Ah les ressources humaines d'une grande entreprise ! Voilà, bien un sujet important dans la vie de millions de salariés mais tellement peu cinématographique. Pourtant, à l'instar du théâtre ou de la littérature, le cinéma commence à s'y intéresser. Cet hiver, Louis-Julien Petit nous avait proposé " Carole Matthieu" de bien sinistre mémoire, le film se perdant à essayer de caser une Isabelle Adjani, statue spectrale, dans une intrigue fort tordue. Nicolas Silhol, pour son premier long-métrage, créé un scénario efficace ( avec son complice Nicolas Fleureau ), inspiré de la vague de suicides chez Orange et troque surtout le fantôme de la Reine Margot par une comédienne autrement plus présente, en la personne de l'excellente Céline Sallette.
Monté comme un thriller froid et glacial, le film nous projette d'emblée dans un univers chic et brillant de bureaux au design métallique, dans lequel évolue un personnel lisse et formaté. Dans cette entreprise dont on ne perçoit d'ailleurs pas trop ce qu'elle peut bien produire...du tertiaire évidemment, mais lequel ? Du conseil ? De la gestion ? Peu importe, le principal, c'est que tout le monde doit bosser, y croire et si possible sans rechigner. Seulement, nous vivons dans un monde d'images et l'image, c'est important pour une entreprise. Tout doit être conforme au décor..et certains employés, sans doute présents depuis trop longtemps ( et ayant échappé aux charrettes de précédentes fusions ou rachats), dépareillent un peu. C'est pour pousser vers la sortie ces employés devenus obsolètes aux yeux d'un patron moderne lui aussi, ( on dit aussi libéral ou néolibéral...) que notre héroïne Emilie Tesson-Hansen est embauchée. Les méthodes qu'elle emploie sans barguigner, soufflées par un chef au cuir tanné par la bourse, possèdent une certaine radicalité, puisqu'elles poussent ce pauvre Dalmat, employé déjà mis finement à l'écart, à se suicider sur son lieu de travail.

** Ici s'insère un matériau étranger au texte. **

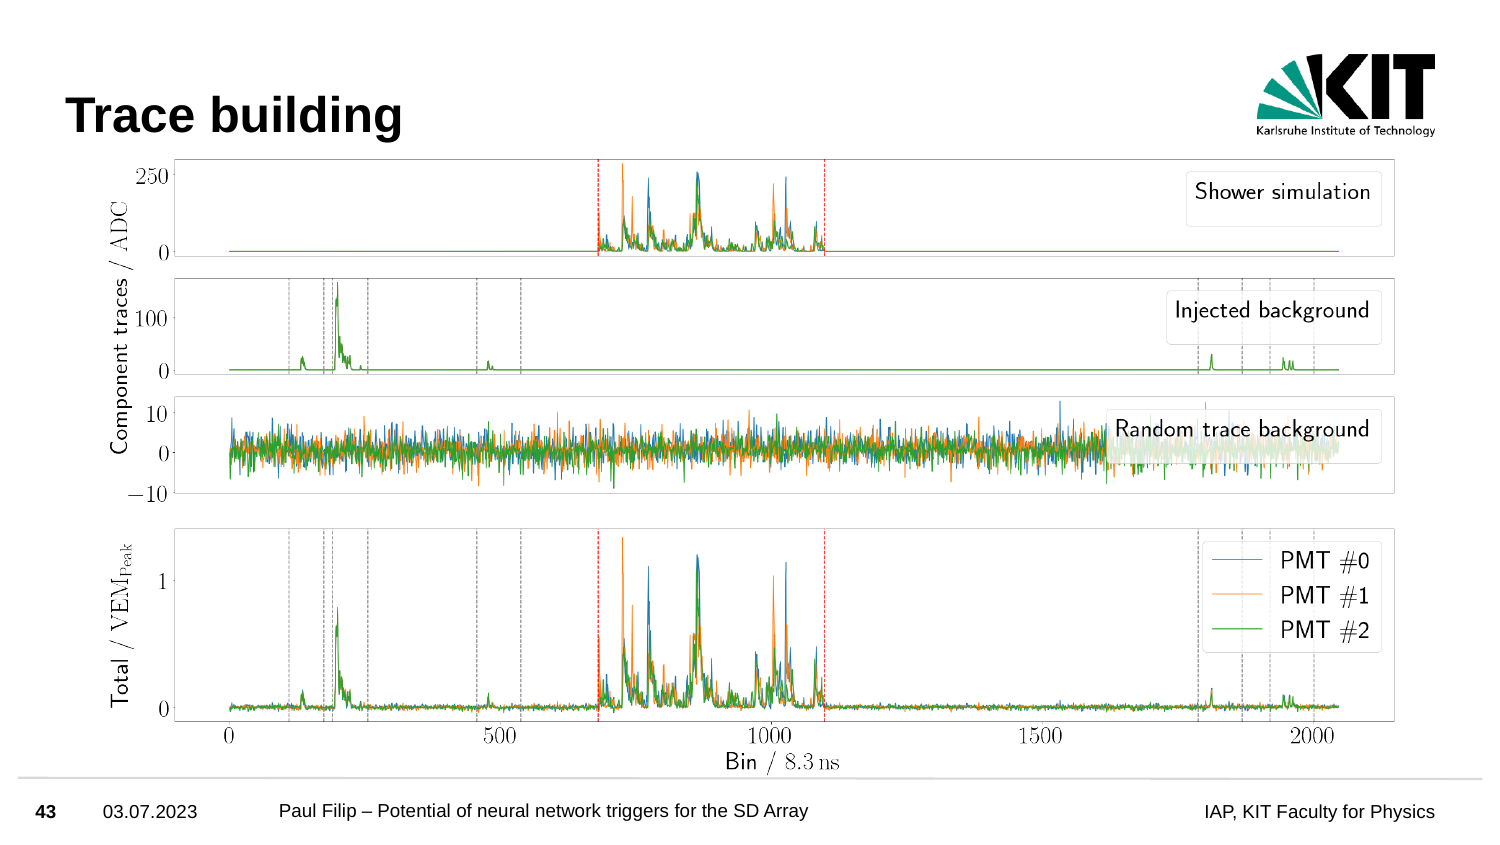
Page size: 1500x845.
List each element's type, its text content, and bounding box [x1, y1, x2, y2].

Au-delà du scandale, de l'émoi provoqué et de l'image ( toujours elle ) qui écorne l'entreprise, une enquête sera conduite par une inspectrice du travail intransigeante.
Le film, très habile dans la construction de son récit, ménage suspens et rebondissements mais surtout passionne, car dresse en plus le portrait d'une femme ultra performante qui va progressivement prendre conscience du pouvoir abject de son boulot tout en s'apercevant que ce délicieux milieu qu'est l'entreprise, va essayer de se débrouiller pour qu'elle soit la seule à porter le chapeau. La réalisation, froide mais efficace, éclaire formidablement les ressorts ignobles qui règnent au sein de cette société et surtout met en avant Céline Sallette, absolument formidable dans son rôle de directrice des ressources humaines, passant avec subtilité de la femme froide et sûre d'elle, à la femme qui doute, puis en colère.
"Corporate", thriller sociétal très efficace, réussit à nous passionner mais aussi à questionner nos comportements et ceux d'une société gangrénée par des rouages libéraux intransigeants et pleins de roueries, dont les fameuses ressources humaines sont une des faces mielleuses et perfides.